------ Information shown

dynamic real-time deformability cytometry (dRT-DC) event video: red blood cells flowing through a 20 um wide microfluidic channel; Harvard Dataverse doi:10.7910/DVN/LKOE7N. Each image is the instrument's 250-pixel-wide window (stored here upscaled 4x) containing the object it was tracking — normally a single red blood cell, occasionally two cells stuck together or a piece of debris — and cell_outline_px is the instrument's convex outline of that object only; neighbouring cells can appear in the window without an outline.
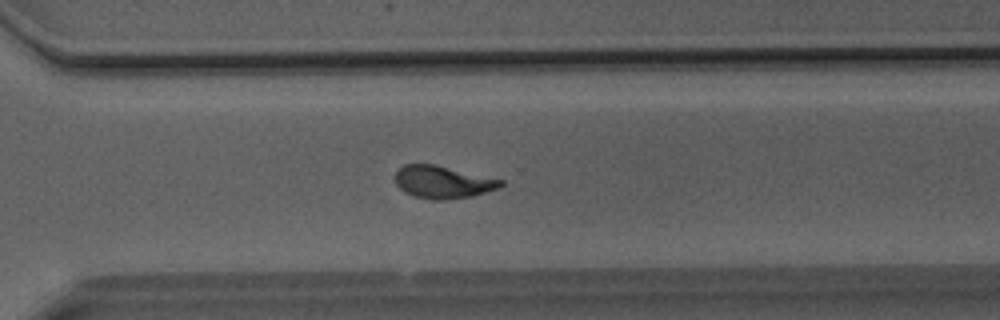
{"species": "Egyptian fruit bat (a non-hibernating species)", "species_latin": "Rousettus aegyptiacus", "temperature_condition": "room temperature", "stored_images_in_passage": 41, "camera_frame_rate_fps": 3000, "um_per_image_px": 0.085, "animal": {"sex": "male"}, "frame": {"image": 1, "passage_image": 27, "time_ms": 8.667, "image_size_px": [1000, 320], "cell_outline_px": [[504, 184], [500, 188], [472, 196], [444, 200], [432, 200], [412, 196], [404, 192], [396, 184], [396, 172], [404, 164], [436, 164], [504, 180]], "centroid_in_image_um": [37.66, 15.48], "position_along_channel_um": 332.9, "area_um2": 20.17}}
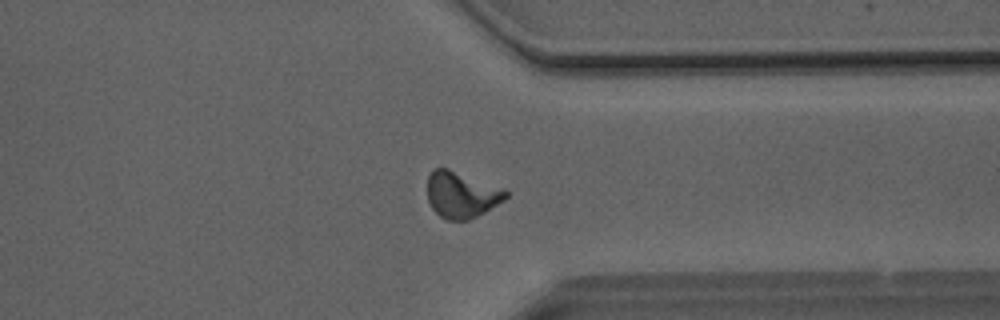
{"frame": {"image": 2, "passage_image": 30, "time_ms": 9.667, "image_size_px": [1000, 320], "cell_outline_px": [[508, 196], [504, 200], [484, 212], [468, 220], [448, 220], [440, 216], [432, 208], [428, 200], [428, 176], [432, 168], [448, 168], [504, 188], [508, 192]], "centroid_in_image_um": [39.22, 16.54], "position_along_channel_um": 372.2, "area_um2": 21.1}}
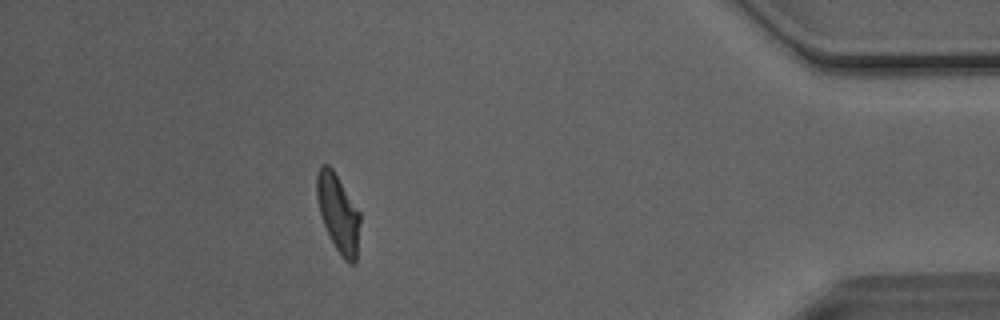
{"frame": {"image": 3, "passage_image": 36, "time_ms": 11.667, "image_size_px": [1000, 320], "cell_outline_px": [[360, 220], [356, 260], [352, 264], [348, 264], [340, 256], [324, 224], [320, 212], [316, 196], [316, 176], [320, 164], [328, 164], [332, 168], [360, 212]], "centroid_in_image_um": [28.74, 18.1], "position_along_channel_um": 406.5, "area_um2": 19.48}, "authors_computed_cell_mechanics": {"area_um2": 19.9988, "velocity_mm_per_s": 4.0793, "shape_relaxation_time_tau1_ms": 3.8393, "shape_relaxation_time_tau2_ms": 1.2623, "deformation_change_tau1": 0.1894, "deformation_change_tau2": 0.0827}}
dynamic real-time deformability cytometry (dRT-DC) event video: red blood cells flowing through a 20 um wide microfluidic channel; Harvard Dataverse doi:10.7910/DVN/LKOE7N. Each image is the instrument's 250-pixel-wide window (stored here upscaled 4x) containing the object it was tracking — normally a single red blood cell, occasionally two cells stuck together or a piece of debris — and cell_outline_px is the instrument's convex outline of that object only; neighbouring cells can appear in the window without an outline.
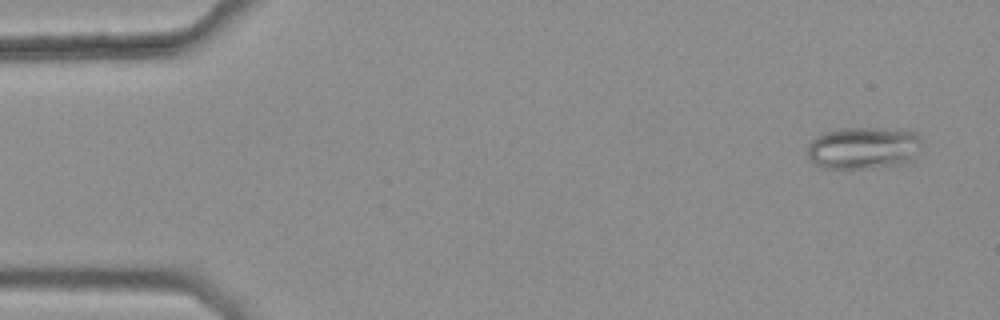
{"species": "common noctule bat (a hibernating species)", "species_latin": "Nyctalus noctula", "temperature_condition": "warm", "stored_images_in_passage": 47, "camera_frame_rate_fps": 3000, "um_per_image_px": 0.085, "animal": {"sex": "female", "body_mass_g": 25.1}, "frame": {"image": 1, "passage_image": 3, "time_ms": 0.667, "image_size_px": [1000, 320], "cell_outline_px": [[924, 144], [912, 160], [904, 164], [872, 168], [820, 168], [812, 164], [808, 156], [808, 144], [816, 136], [824, 132], [840, 128], [880, 128], [916, 132], [924, 140]], "centroid_in_image_um": [73.42, 12.58], "position_along_channel_um": 11.6, "area_um2": 28.73}}
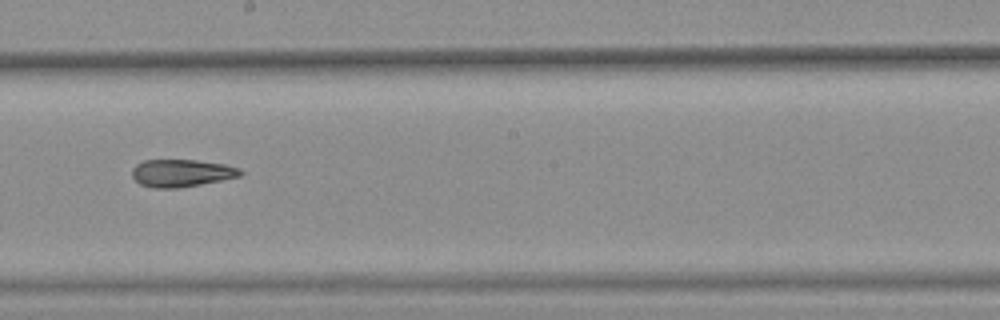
{"frame": {"image": 2, "passage_image": 30, "time_ms": 9.667, "image_size_px": [1000, 320], "cell_outline_px": [[244, 172], [240, 176], [180, 188], [152, 188], [140, 184], [132, 176], [132, 168], [136, 164], [144, 160], [196, 160], [224, 164], [240, 168]], "centroid_in_image_um": [15.41, 14.71], "position_along_channel_um": 232.8, "area_um2": 17.34}}
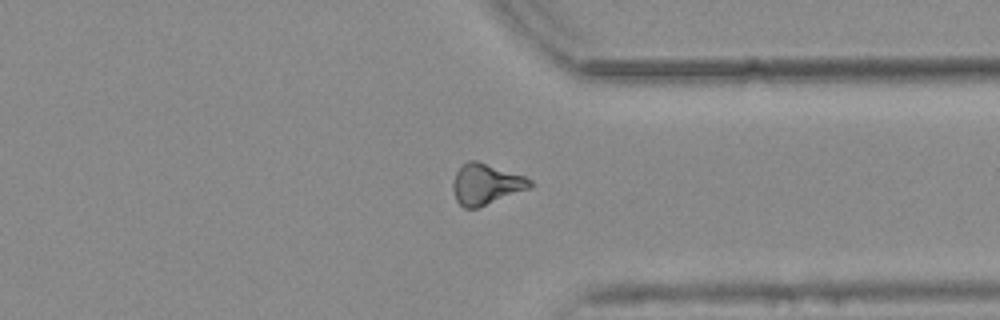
{"frame": {"image": 3, "passage_image": 41, "time_ms": 13.333, "image_size_px": [1000, 320], "cell_outline_px": [[536, 184], [532, 188], [476, 208], [464, 208], [456, 200], [452, 188], [452, 184], [456, 172], [468, 160], [476, 160], [524, 176], [532, 180]], "centroid_in_image_um": [41.34, 15.66], "position_along_channel_um": 370.1, "area_um2": 18.32}, "authors_computed_cell_mechanics": {"area_um2": 18.2648, "velocity_mm_per_s": 3.7849, "shape_relaxation_time_tau1_ms": null, "shape_relaxation_time_tau2_ms": 4.4878, "deformation_change_tau1": null, "deformation_change_tau2": 0.1147}}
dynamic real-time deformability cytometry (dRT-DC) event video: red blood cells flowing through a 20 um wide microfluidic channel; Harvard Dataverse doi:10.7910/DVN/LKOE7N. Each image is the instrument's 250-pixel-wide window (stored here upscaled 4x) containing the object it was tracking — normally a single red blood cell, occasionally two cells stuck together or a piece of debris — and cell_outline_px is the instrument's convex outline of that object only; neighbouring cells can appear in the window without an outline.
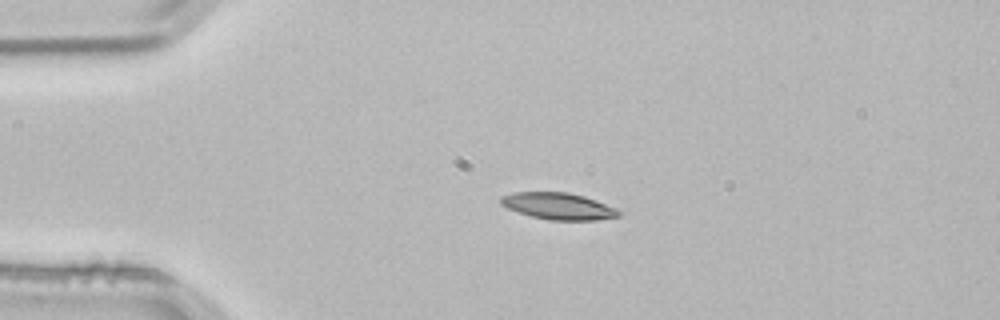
{"species": "common noctule bat (a hibernating species)", "species_latin": "Nyctalus noctula", "temperature_condition": "room temperature", "stored_images_in_passage": 2, "camera_frame_rate_fps": 3000, "um_per_image_px": 0.085, "animal": {"sex": "male", "body_mass_g": 21.5, "forearm_length_mm": 52.0}, "frame": {"image": 1, "passage_image": 1, "time_ms": 0.0, "image_size_px": [1000, 320], "cell_outline_px": [[624, 212], [620, 216], [596, 220], [548, 220], [532, 216], [508, 208], [500, 204], [500, 196], [512, 192], [568, 192], [584, 196], [616, 208]], "centroid_in_image_um": [47.48, 17.52], "position_along_channel_um": 37.5, "area_um2": 18.38}}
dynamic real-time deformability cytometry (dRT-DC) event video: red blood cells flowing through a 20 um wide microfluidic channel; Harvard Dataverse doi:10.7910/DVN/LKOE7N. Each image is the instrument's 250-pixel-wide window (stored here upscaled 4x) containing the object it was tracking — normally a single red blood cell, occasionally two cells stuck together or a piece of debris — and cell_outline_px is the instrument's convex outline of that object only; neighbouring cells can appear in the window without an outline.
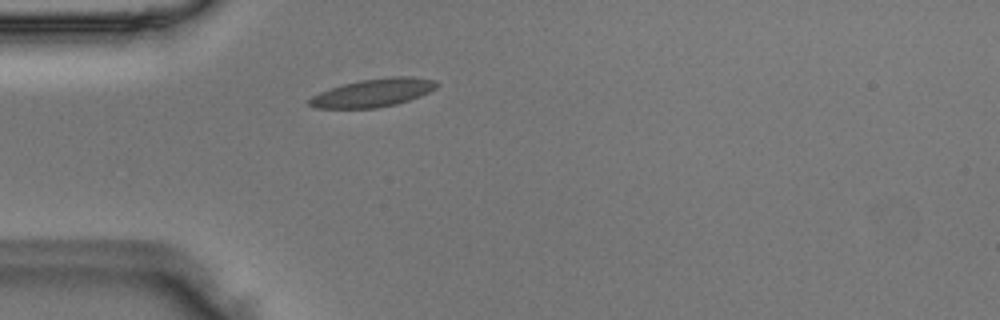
{"species": "Egyptian fruit bat (a non-hibernating species)", "species_latin": "Rousettus aegyptiacus", "temperature_condition": "room temperature", "stored_images_in_passage": 27, "camera_frame_rate_fps": 3000, "um_per_image_px": 0.085, "animal": {"sex": "male"}, "frame": {"image": 1, "passage_image": 2, "time_ms": 0.333, "image_size_px": [1000, 320], "cell_outline_px": [[440, 84], [436, 88], [420, 96], [396, 104], [376, 108], [316, 108], [308, 104], [308, 100], [312, 96], [320, 92], [344, 84], [360, 80], [388, 76], [412, 76], [436, 80]], "centroid_in_image_um": [31.75, 7.87], "position_along_channel_um": 53.2, "area_um2": 20.87}}
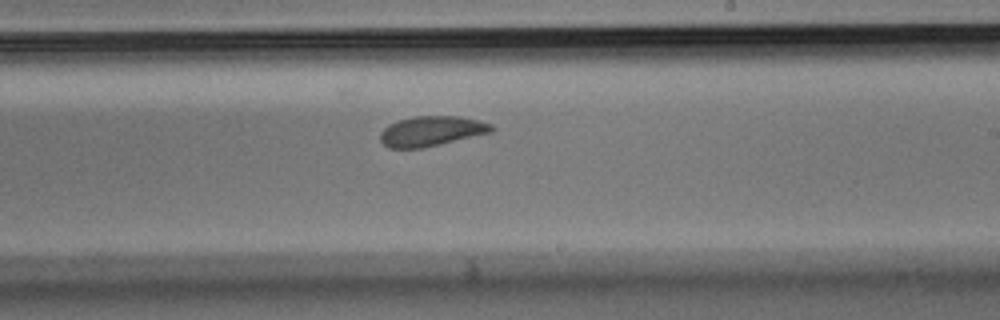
{"frame": {"image": 2, "passage_image": 18, "time_ms": 5.667, "image_size_px": [1000, 320], "cell_outline_px": [[496, 128], [492, 132], [440, 144], [420, 148], [388, 148], [380, 140], [380, 132], [388, 124], [400, 120], [416, 116], [460, 116], [492, 124]], "centroid_in_image_um": [36.67, 11.14], "position_along_channel_um": 252.3, "area_um2": 19.36}}
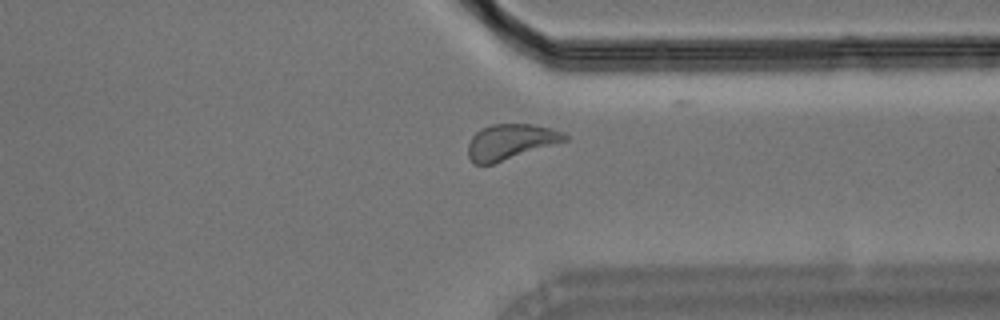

------------

*What this task involves*
Give every record again exactly, apart from the pictures, which stay out.

*The completed task*
dynamic real-time deformability cytometry (dRT-DC) event video: red blood cells flowing through a 20 um wide microfluidic channel; Harvard Dataverse doi:10.7910/DVN/LKOE7N. Each image is the instrument's 250-pixel-wide window (stored here upscaled 4x) containing the object it was tracking — normally a single red blood cell, occasionally two cells stuck together or a piece of debris — and cell_outline_px is the instrument's convex outline of that object only; neighbouring cells can appear in the window without an outline.
{"species": "Egyptian fruit bat (a non-hibernating species)", "species_latin": "Rousettus aegyptiacus", "temperature_condition": "room temperature", "stored_images_in_passage": 41, "camera_frame_rate_fps": 3000, "um_per_image_px": 0.085, "animal": {"sex": "male"}, "frame": {"image": 1, "passage_image": 27, "time_ms": 8.667, "image_size_px": [1000, 320], "cell_outline_px": [[504, 184], [500, 188], [472, 196], [444, 200], [432, 200], [412, 196], [404, 192], [396, 184], [396, 172], [404, 164], [436, 164], [504, 180]], "centroid_in_image_um": [37.66, 15.48], "position_along_channel_um": 332.9, "area_um2": 20.17}}
{"frame": {"image": 2, "passage_image": 30, "time_ms": 9.667, "image_size_px": [1000, 320], "cell_outline_px": [[508, 196], [504, 200], [484, 212], [468, 220], [448, 220], [440, 216], [432, 208], [428, 200], [428, 176], [432, 168], [448, 168], [504, 188], [508, 192]], "centroid_in_image_um": [39.22, 16.54], "position_along_channel_um": 372.2, "area_um2": 21.1}}
{"frame": {"image": 3, "passage_image": 36, "time_ms": 11.667, "image_size_px": [1000, 320], "cell_outline_px": [[360, 220], [356, 260], [352, 264], [348, 264], [340, 256], [324, 224], [320, 212], [316, 196], [316, 176], [320, 164], [328, 164], [332, 168], [360, 212]], "centroid_in_image_um": [28.74, 18.1], "position_along_channel_um": 406.5, "area_um2": 19.48}, "authors_computed_cell_mechanics": {"area_um2": 19.9988, "velocity_mm_per_s": 4.0793, "shape_relaxation_time_tau1_ms": 3.8393, "shape_relaxation_time_tau2_ms": 1.2623, "deformation_change_tau1": 0.1894, "deformation_change_tau2": 0.0827}}
dynamic real-time deformability cytometry (dRT-DC) event video: red blood cells flowing through a 20 um wide microfluidic channel; Harvard Dataverse doi:10.7910/DVN/LKOE7N. Each image is the instrument's 250-pixel-wide window (stored here upscaled 4x) containing the object it was tracking — normally a single red blood cell, occasionally two cells stuck together or a piece of debris — and cell_outline_px is the instrument's convex outline of that object only; neighbouring cells can appear in the window without an outline.
{"species": "common noctule bat (a hibernating species)", "species_latin": "Nyctalus noctula", "temperature_condition": "warm", "stored_images_in_passage": 47, "camera_frame_rate_fps": 3000, "um_per_image_px": 0.085, "animal": {"sex": "female", "body_mass_g": 25.1}, "frame": {"image": 1, "passage_image": 3, "time_ms": 0.667, "image_size_px": [1000, 320], "cell_outline_px": [[924, 144], [912, 160], [904, 164], [872, 168], [820, 168], [812, 164], [808, 156], [808, 144], [816, 136], [824, 132], [840, 128], [880, 128], [916, 132], [924, 140]], "centroid_in_image_um": [73.42, 12.58], "position_along_channel_um": 11.6, "area_um2": 28.73}}
{"frame": {"image": 2, "passage_image": 30, "time_ms": 9.667, "image_size_px": [1000, 320], "cell_outline_px": [[244, 172], [240, 176], [180, 188], [152, 188], [140, 184], [132, 176], [132, 168], [136, 164], [144, 160], [196, 160], [224, 164], [240, 168]], "centroid_in_image_um": [15.41, 14.71], "position_along_channel_um": 232.8, "area_um2": 17.34}}
{"frame": {"image": 3, "passage_image": 41, "time_ms": 13.333, "image_size_px": [1000, 320], "cell_outline_px": [[536, 184], [532, 188], [476, 208], [464, 208], [456, 200], [452, 188], [452, 184], [456, 172], [468, 160], [476, 160], [524, 176], [532, 180]], "centroid_in_image_um": [41.34, 15.66], "position_along_channel_um": 370.1, "area_um2": 18.32}, "authors_computed_cell_mechanics": {"area_um2": 18.2648, "velocity_mm_per_s": 3.7849, "shape_relaxation_time_tau1_ms": null, "shape_relaxation_time_tau2_ms": 4.4878, "deformation_change_tau1": null, "deformation_change_tau2": 0.1147}}
dynamic real-time deformability cytometry (dRT-DC) event video: red blood cells flowing through a 20 um wide microfluidic channel; Harvard Dataverse doi:10.7910/DVN/LKOE7N. Each image is the instrument's 250-pixel-wide window (stored here upscaled 4x) containing the object it was tracking — normally a single red blood cell, occasionally two cells stuck together or a piece of debris — and cell_outline_px is the instrument's convex outline of that object only; neighbouring cells can appear in the window without an outline.
{"species": "common noctule bat (a hibernating species)", "species_latin": "Nyctalus noctula", "temperature_condition": "room temperature", "stored_images_in_passage": 2, "camera_frame_rate_fps": 3000, "um_per_image_px": 0.085, "animal": {"sex": "male", "body_mass_g": 21.5, "forearm_length_mm": 52.0}, "frame": {"image": 1, "passage_image": 1, "time_ms": 0.0, "image_size_px": [1000, 320], "cell_outline_px": [[624, 212], [620, 216], [596, 220], [548, 220], [532, 216], [508, 208], [500, 204], [500, 196], [512, 192], [568, 192], [584, 196], [616, 208]], "centroid_in_image_um": [47.48, 17.52], "position_along_channel_um": 37.5, "area_um2": 18.38}}
dynamic real-time deformability cytometry (dRT-DC) event video: red blood cells flowing through a 20 um wide microfluidic channel; Harvard Dataverse doi:10.7910/DVN/LKOE7N. Each image is the instrument's 250-pixel-wide window (stored here upscaled 4x) containing the object it was tracking — normally a single red blood cell, occasionally two cells stuck together or a piece of debris — and cell_outline_px is the instrument's convex outline of that object only; neighbouring cells can appear in the window without an outline.
{"species": "Egyptian fruit bat (a non-hibernating species)", "species_latin": "Rousettus aegyptiacus", "temperature_condition": "room temperature", "stored_images_in_passage": 27, "camera_frame_rate_fps": 3000, "um_per_image_px": 0.085, "animal": {"sex": "male"}, "frame": {"image": 1, "passage_image": 2, "time_ms": 0.333, "image_size_px": [1000, 320], "cell_outline_px": [[440, 84], [436, 88], [420, 96], [396, 104], [376, 108], [316, 108], [308, 104], [308, 100], [312, 96], [320, 92], [344, 84], [360, 80], [388, 76], [412, 76], [436, 80]], "centroid_in_image_um": [31.75, 7.87], "position_along_channel_um": 53.2, "area_um2": 20.87}}
{"frame": {"image": 2, "passage_image": 18, "time_ms": 5.667, "image_size_px": [1000, 320], "cell_outline_px": [[496, 128], [492, 132], [440, 144], [420, 148], [388, 148], [380, 140], [380, 132], [388, 124], [400, 120], [416, 116], [460, 116], [492, 124]], "centroid_in_image_um": [36.67, 11.14], "position_along_channel_um": 252.3, "area_um2": 19.36}}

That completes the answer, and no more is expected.